A sua conclusão acena à imprevisibilidade. Um copo de cólera vai além de um simples delineamento prático de pontos geográficos para uma navegação segura. A expedição incorpora algo muito mais grandioso, e é preciso audácia e coragem para nos aventurarmos no território desconhecido da nossa existência. Para compreender a profundidade e a essência do seu rico vocabulário e para enfrentar a complexidade que acompanha a sua leitura, deve-se ler a obra lenta e atentamente, pois, embora breve, trata-se de um livro denso. É só por meio desse gesto que podemos compreender o profundo impacto de Um copo de cólera e prestar homenagem ao legado artístico de Raduan Nassar e às possibilidades incalculáveis que se desenrolam sob a sua linguagem. É uma experiência literária verdadeiramente magnífica.
Durante a década de 1970, Raduan Nassar escreveu dois livros renomados. No entanto, a sua insatisfação com o mundo literário o levou a abandoná-lo. Após isso, mergulhou na vida rural, mudando-se para a sua fazenda. Depois de algum tempo, doou a sua propriedade para a universidade (UFSCAR).
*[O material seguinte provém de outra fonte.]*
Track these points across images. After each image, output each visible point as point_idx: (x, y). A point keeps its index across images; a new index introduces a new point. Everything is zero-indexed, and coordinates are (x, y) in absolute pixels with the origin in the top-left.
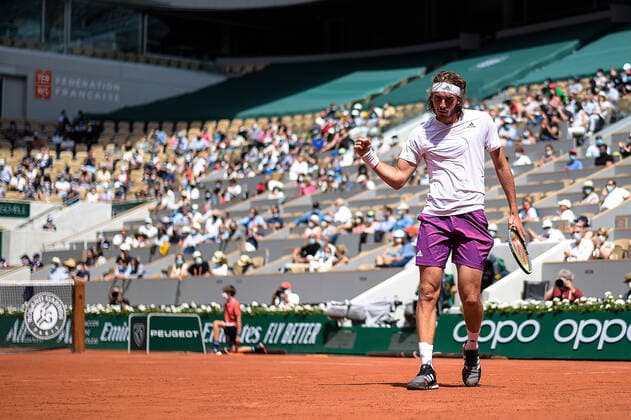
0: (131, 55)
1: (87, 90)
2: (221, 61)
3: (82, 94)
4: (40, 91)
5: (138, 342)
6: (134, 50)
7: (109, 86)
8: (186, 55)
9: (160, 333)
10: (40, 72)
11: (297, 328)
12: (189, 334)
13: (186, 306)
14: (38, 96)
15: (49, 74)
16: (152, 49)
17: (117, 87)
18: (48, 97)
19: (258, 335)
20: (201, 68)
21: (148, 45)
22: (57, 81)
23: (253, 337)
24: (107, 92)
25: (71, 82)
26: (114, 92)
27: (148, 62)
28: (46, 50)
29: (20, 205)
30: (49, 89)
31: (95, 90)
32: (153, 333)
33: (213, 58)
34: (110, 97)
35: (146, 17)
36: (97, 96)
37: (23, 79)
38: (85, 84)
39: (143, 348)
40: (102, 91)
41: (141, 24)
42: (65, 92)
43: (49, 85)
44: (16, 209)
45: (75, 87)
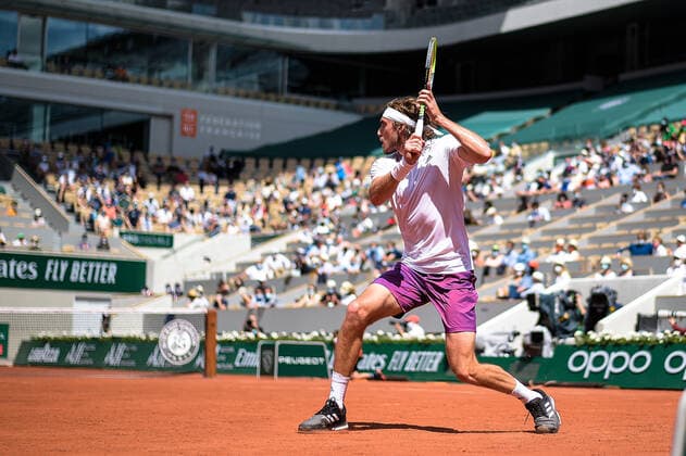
0: (272, 96)
1: (229, 128)
2: (357, 102)
3: (225, 132)
4: (186, 129)
5: (267, 369)
6: (274, 90)
7: (251, 125)
8: (324, 95)
9: (288, 360)
10: (186, 111)
11: (420, 357)
12: (316, 361)
13: (315, 334)
14: (184, 134)
15: (194, 113)
16: (292, 90)
17: (258, 126)
18: (193, 135)
19: (383, 363)
20: (338, 108)
21: (289, 86)
22: (202, 118)
23: (378, 364)
24: (249, 130)
25: (215, 121)
26: (255, 131)
27: (287, 101)
28: (192, 90)
29: (165, 237)
30: (194, 127)
31: (237, 129)
32: (281, 359)
33: (350, 98)
34: (252, 135)
35: (287, 60)
36: (240, 134)
37: (169, 117)
38: (228, 123)
39: (271, 374)
40: (244, 130)
41: (281, 66)
42: (209, 130)
43: (194, 124)
44: (160, 241)
45: (219, 126)
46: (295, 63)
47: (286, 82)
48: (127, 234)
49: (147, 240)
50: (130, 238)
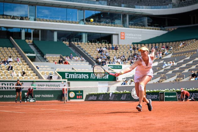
0: (143, 27)
1: (133, 36)
2: (165, 28)
3: (132, 38)
4: (122, 37)
5: (162, 99)
6: (144, 26)
7: (139, 35)
8: (157, 26)
9: (167, 97)
10: (122, 33)
14: (121, 39)
15: (124, 33)
16: (149, 26)
17: (141, 36)
18: (124, 39)
20: (161, 30)
21: (148, 25)
22: (126, 34)
24: (138, 37)
25: (129, 35)
26: (140, 37)
27: (148, 29)
28: (122, 27)
29: (120, 66)
30: (124, 37)
31: (135, 37)
32: (166, 96)
33: (164, 27)
34: (139, 38)
35: (147, 18)
36: (136, 38)
37: (118, 34)
38: (133, 35)
39: (163, 100)
40: (137, 37)
41: (146, 20)
42: (128, 37)
44: (119, 67)
45: (130, 36)
46: (149, 18)
47: (147, 24)
48: (110, 66)
49: (115, 67)
50: (111, 67)
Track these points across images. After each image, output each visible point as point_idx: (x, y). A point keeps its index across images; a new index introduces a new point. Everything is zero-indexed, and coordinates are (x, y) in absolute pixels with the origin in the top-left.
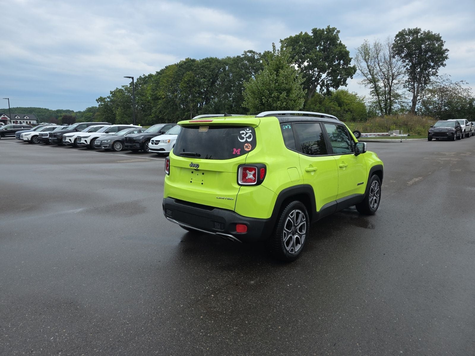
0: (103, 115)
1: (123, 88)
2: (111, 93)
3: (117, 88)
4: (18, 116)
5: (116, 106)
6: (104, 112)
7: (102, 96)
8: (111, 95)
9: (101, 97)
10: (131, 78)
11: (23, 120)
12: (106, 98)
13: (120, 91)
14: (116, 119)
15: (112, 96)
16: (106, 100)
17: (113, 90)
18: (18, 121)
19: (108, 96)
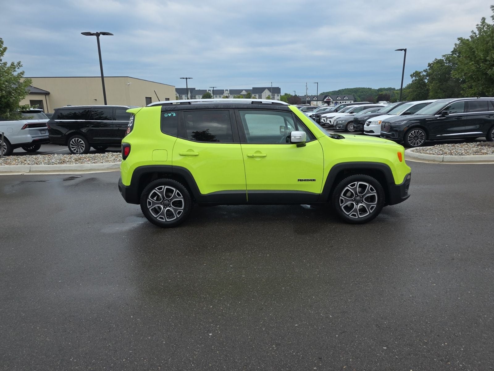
0: (416, 91)
1: (443, 58)
2: (429, 65)
3: (436, 59)
4: (346, 97)
5: (431, 80)
6: (417, 88)
7: (418, 71)
8: (429, 67)
9: (416, 72)
10: (403, 51)
11: (343, 100)
12: (422, 72)
13: (440, 62)
14: (429, 96)
15: (429, 69)
16: (421, 74)
17: (431, 62)
18: (338, 101)
19: (425, 69)
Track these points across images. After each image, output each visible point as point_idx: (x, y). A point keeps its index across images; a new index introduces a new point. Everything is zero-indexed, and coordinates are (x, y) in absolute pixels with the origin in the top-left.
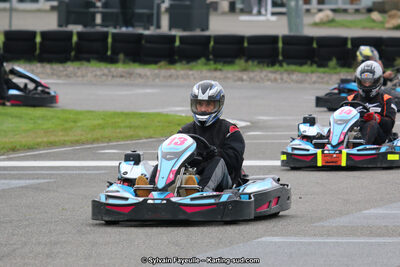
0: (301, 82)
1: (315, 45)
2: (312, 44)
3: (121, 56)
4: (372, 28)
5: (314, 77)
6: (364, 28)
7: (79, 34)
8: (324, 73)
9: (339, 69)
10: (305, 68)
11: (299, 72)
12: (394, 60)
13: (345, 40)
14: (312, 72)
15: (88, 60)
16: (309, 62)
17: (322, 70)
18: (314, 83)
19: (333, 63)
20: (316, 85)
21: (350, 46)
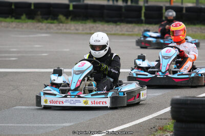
0: (7, 27)
1: (13, 7)
2: (11, 6)
5: (14, 25)
8: (19, 22)
9: (27, 20)
10: (8, 20)
11: (5, 22)
12: (58, 16)
13: (30, 4)
14: (12, 22)
16: (10, 17)
17: (17, 20)
18: (15, 28)
19: (24, 17)
20: (16, 29)
21: (33, 7)
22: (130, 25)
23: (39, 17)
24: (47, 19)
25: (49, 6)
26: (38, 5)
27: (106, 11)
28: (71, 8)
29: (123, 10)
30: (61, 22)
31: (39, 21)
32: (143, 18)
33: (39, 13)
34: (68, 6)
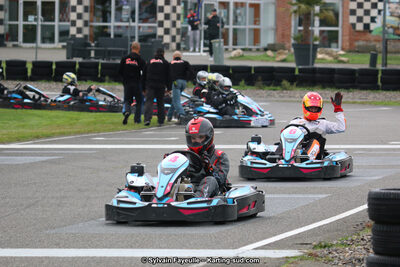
1: (231, 71)
2: (229, 71)
3: (107, 78)
4: (267, 61)
6: (262, 61)
7: (80, 63)
9: (246, 87)
12: (281, 81)
13: (250, 68)
15: (86, 81)
19: (242, 83)
21: (253, 72)
22: (365, 92)
23: (260, 83)
24: (269, 85)
25: (271, 70)
26: (259, 70)
27: (336, 76)
28: (297, 72)
29: (357, 75)
30: (286, 89)
31: (260, 88)
32: (379, 83)
33: (260, 78)
34: (293, 70)
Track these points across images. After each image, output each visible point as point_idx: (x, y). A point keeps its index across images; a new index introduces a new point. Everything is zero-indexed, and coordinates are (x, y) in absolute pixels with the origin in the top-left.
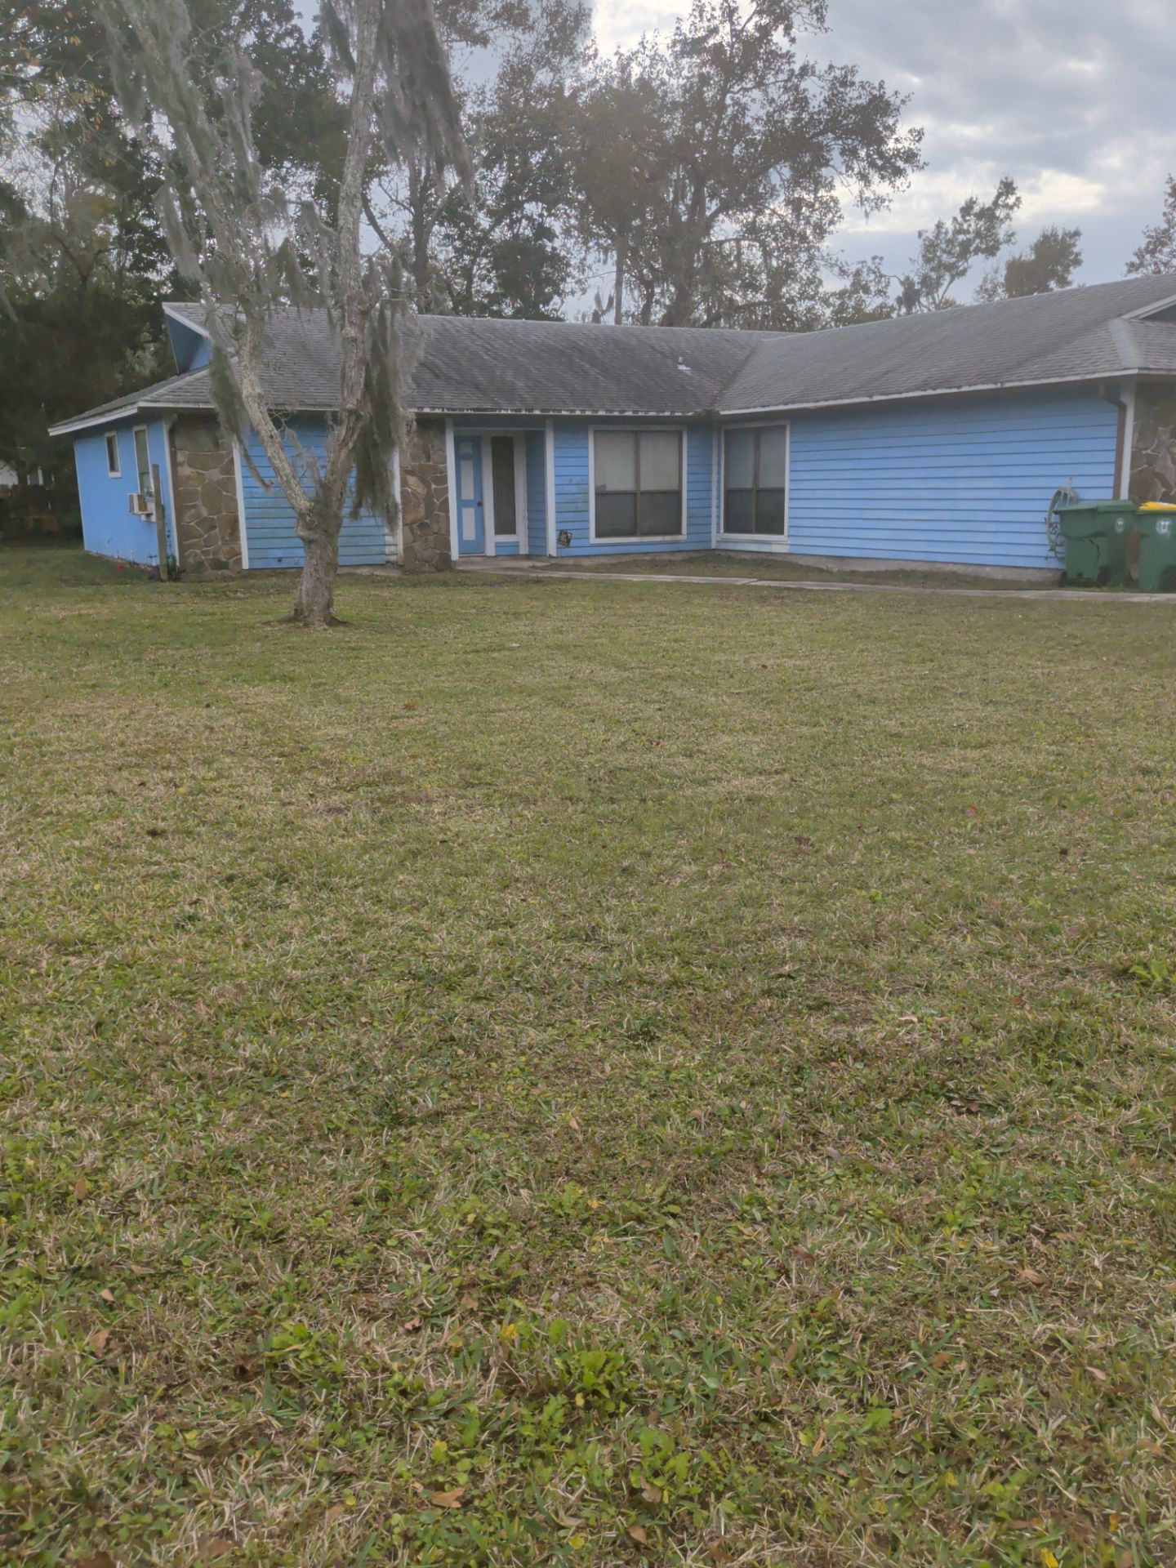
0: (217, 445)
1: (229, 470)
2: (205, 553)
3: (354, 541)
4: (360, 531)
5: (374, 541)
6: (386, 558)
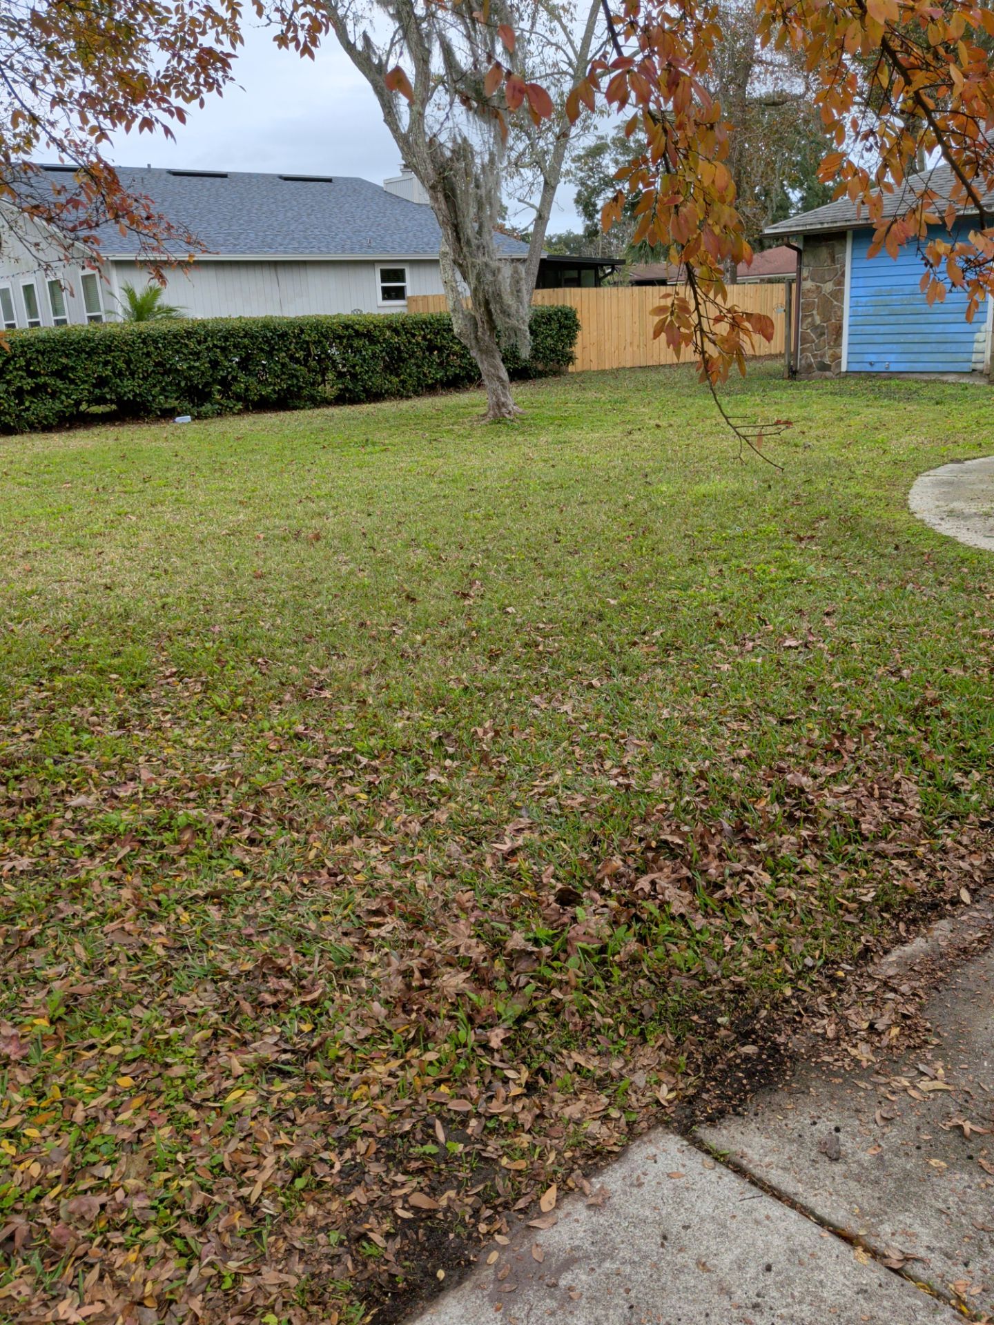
0: (833, 260)
1: (840, 283)
2: (814, 356)
3: (943, 347)
4: (950, 338)
5: (962, 348)
6: (973, 366)
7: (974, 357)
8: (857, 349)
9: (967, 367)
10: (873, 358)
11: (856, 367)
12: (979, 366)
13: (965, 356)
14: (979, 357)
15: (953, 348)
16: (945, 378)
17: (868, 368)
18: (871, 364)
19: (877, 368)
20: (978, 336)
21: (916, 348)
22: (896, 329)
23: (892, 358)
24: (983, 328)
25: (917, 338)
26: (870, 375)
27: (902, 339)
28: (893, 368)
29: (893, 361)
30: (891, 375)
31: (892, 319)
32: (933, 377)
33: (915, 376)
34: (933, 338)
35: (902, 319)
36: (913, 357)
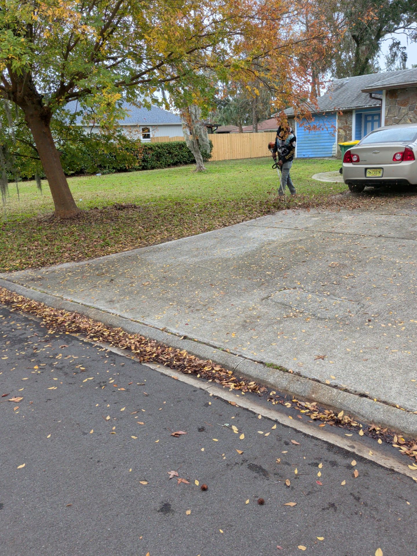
3: (324, 150)
4: (326, 147)
5: (329, 150)
6: (332, 155)
7: (333, 152)
8: (300, 151)
9: (331, 155)
10: (304, 153)
11: (299, 157)
12: (334, 155)
13: (330, 152)
14: (334, 152)
15: (327, 150)
16: (325, 159)
17: (303, 157)
18: (304, 155)
19: (305, 156)
20: (334, 146)
21: (316, 150)
22: (310, 145)
23: (310, 153)
24: (335, 144)
25: (317, 147)
26: (303, 158)
27: (312, 147)
28: (310, 156)
29: (309, 154)
30: (310, 158)
31: (309, 142)
32: (322, 158)
33: (316, 158)
34: (321, 147)
35: (312, 142)
36: (316, 153)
Aos 88 anos de vida, Raduan Nassar permanece avesso aos holofotes, nunca se acostumando com a atenção e com a popularidade que surgem em seu caminho.
“confesso que em certos momentos viro um fascista, viro e sei que virei, mas você também vira fascista, exatamente como eu, só que você vira e não sabe que virou; essa é a única diferença, apenas essa; e você só não sabe que virou porque – sem ser propriamente uma novidade – não há nada que esteja mais em moda hoje em dia do que ser fascista em nome da razão.”